In early 2015 the Lotteries Council of Great Britain commissioned Decaid Consulting to carry out a benchmarking exercise among its members, to identify attrition levels in lottery campaigns. The aim was to permit members better to plan, manage and advocate for their lottery product within their own organisation, and also to enable the Lotteries Council to strengthen its advocacy of charitable lotteries at a national level.
The study broke lottery entrants down by payment method – cash, direct debit, cheque, standing order and credit card. Anonymised data was provided by Lotteries Council members for the period 2010 – 2014. The measurement used was based on weekly draws, this being the most easily measured and accurate data recorded by charities. The results were weighted to take into account the vastly differing numbers of players participating in individual campaigns. Players who did not make their first payment were removed from the calculation, and recorded as “no-shows”: thus the attrition results were based only on players who paid for their first draw.
The results need to be considered in light of the fact that the respondent pool was relatively small: in total, 25 charities responded to the call to participate; however 4 did not submit any data ultimately, and 3 submitted data that was unusable. This left a pool of 18 participants. Of the total usable campaigns, 49% of entries were by direct debit, 39% by standing order, 7% by credit card and cheque and 5% by cash.
The study was keen to monitor the “no-show” rate for direct debit and standing order players, largely because a further contact with the player is often enough to prompt restoration of their instruction to their bank. The results, perhaps unsurprisingly, showed that standing orders perform rather better than direct debits in terms of player retention, with an overall decrease of 3.5% between 2010 and 2014, compared to an increase of 5% for direct debits.
Cash campaigns showed a relatively high attrition rate, but this is closely related to the success of the particular campaign. For example, of 8 campaigns, one showed an attrition level of 25% over 2 years, with another experiencing 45%. This has served to demonstrate the importance of charitable lotteries’ strategy, advertising and “message”, when seeking to attract cash players.
The results of the research demonstrate a completely different pattern for credit card and cheque players, by comparison with those who pay cash. Attrition rates for credit card and cheque appear to relate to quarters, 6 monthly periods and annual periods. Decaid conclude that this could be attributable to the fact that these players commit to a certain number of draws and then do not renew, or are not asked to renew. This finding clearly highlights an opportunity that is currently being missed by some charities, since by diarising the expiry of fixed periods and contacting the supporter again at the relevant time, support could be significantly enhanced. One charity lost 56% of lottery revenue between 2013 and 2014 as a result of the expiry of fixed periods. Hopefully the results of the research will focus minds in this respect.
The pattern for standing orders and direct debits is different, again, to cash, credit card and cheque, in that it reveals a very clear step-up in attrition after every 4 draws. Decaid explain this as representing players considering whether or not to renew every month.

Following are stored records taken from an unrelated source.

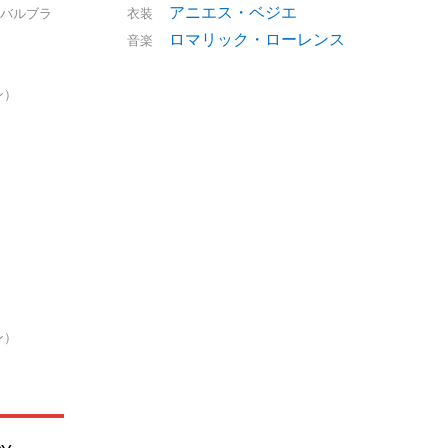
アニエス・ベジエ
バルブラ
衣装
ロマリック・ローレンス
音楽
ン）
ン）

Again, the results should prompt charities to maintain regular contact with players, whilst all the time remaining aware of the current negative publicity surrounding overt “pushiness” and respecting the Institute of Fundraising Code of Practice.
The research also broke the results down by cause: air ambulances, hospices, other health initiatives and sporting bodies. Credit card and cheque payments markedly provided the most reliable source of income for air ambulances in terms of attrition. Across the board, standing order and direct debit players were observed as requiring less hands-on management, however.
The study also looked at payment methods by location. Here, the striking finding was that credit card and cheque payments work well in semi-rural areas, but appear to fail after 4 months in urban areas.
There is much to be learned from the detail of the report, but the gist is equally important: lotteries are undoubtedly an excellent stream of income for charities, and increasingly so, with a lot of new charities, particularly the larger national ones, entering the market. This report demonstrates the widely differing performance of various charitable lotteries and highlights opportunities for those encountering significant attrition rates to improve, including a better acquisition strategy and more attentive ongoing player stewardship.
Regardless of the performance of individual charitable lotteries, the report is clear on one thing: direct debit lotteries perform much better in terms of fundraising and attrition than door to door and face to face campaigns, run at the same time. Clive Mollett, Chair of the Lotteries Council, told me: “one of the benefits of this research is that it demonstrates the value of lotteries in fundraising for charities. It provides hard evidence that lotteries perform vastly better than other fundraising methods, in terms of attrition. For example, on-street canvassing, which some call “chugging”, has an attrition rate of 95% over 5 years – and it can take that time to recover the associated costs. There are still massive unexplored fundraising opportunities for charities in the lottery market.”